TASK TO CARRY OUT:
Every line in the records below with the string "will" is to be copied out.

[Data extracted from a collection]
******

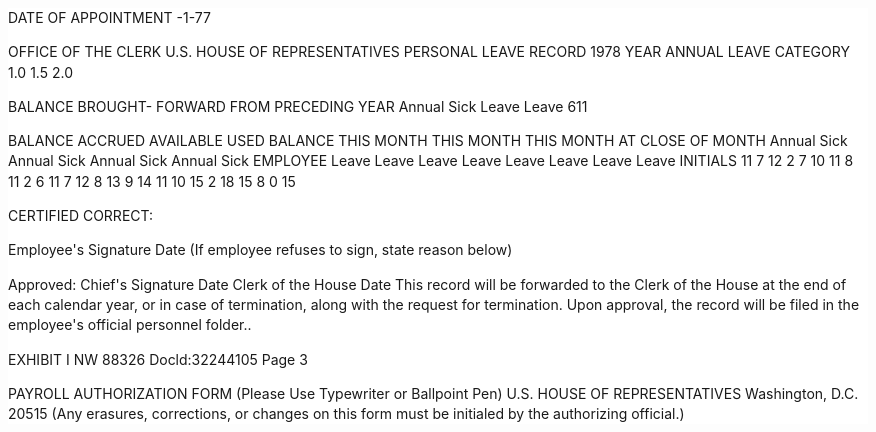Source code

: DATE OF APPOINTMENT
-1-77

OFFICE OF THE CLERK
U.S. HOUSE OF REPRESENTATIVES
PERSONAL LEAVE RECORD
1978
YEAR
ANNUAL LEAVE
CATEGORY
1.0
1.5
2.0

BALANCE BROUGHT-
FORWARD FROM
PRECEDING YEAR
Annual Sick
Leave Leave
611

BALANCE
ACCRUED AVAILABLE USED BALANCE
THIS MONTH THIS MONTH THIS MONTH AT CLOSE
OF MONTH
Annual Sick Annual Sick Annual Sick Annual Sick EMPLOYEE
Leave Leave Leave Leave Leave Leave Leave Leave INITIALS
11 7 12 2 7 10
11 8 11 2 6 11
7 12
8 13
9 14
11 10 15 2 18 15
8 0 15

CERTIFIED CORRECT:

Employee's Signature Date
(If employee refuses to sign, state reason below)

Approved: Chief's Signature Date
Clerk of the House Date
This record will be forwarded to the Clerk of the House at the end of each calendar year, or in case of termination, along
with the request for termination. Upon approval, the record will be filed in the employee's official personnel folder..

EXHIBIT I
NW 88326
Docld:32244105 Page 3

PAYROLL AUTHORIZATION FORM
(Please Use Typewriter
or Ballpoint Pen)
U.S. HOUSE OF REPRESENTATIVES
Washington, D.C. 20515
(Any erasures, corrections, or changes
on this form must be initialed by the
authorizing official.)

******

REPLY TO THE EXERCISE:
This record will be forwarded to the Clerk of the House at the end of each calendar year, or in case of termination, along
with the request for termination. Upon approval, the record will be filed in the employee's official personnel folder..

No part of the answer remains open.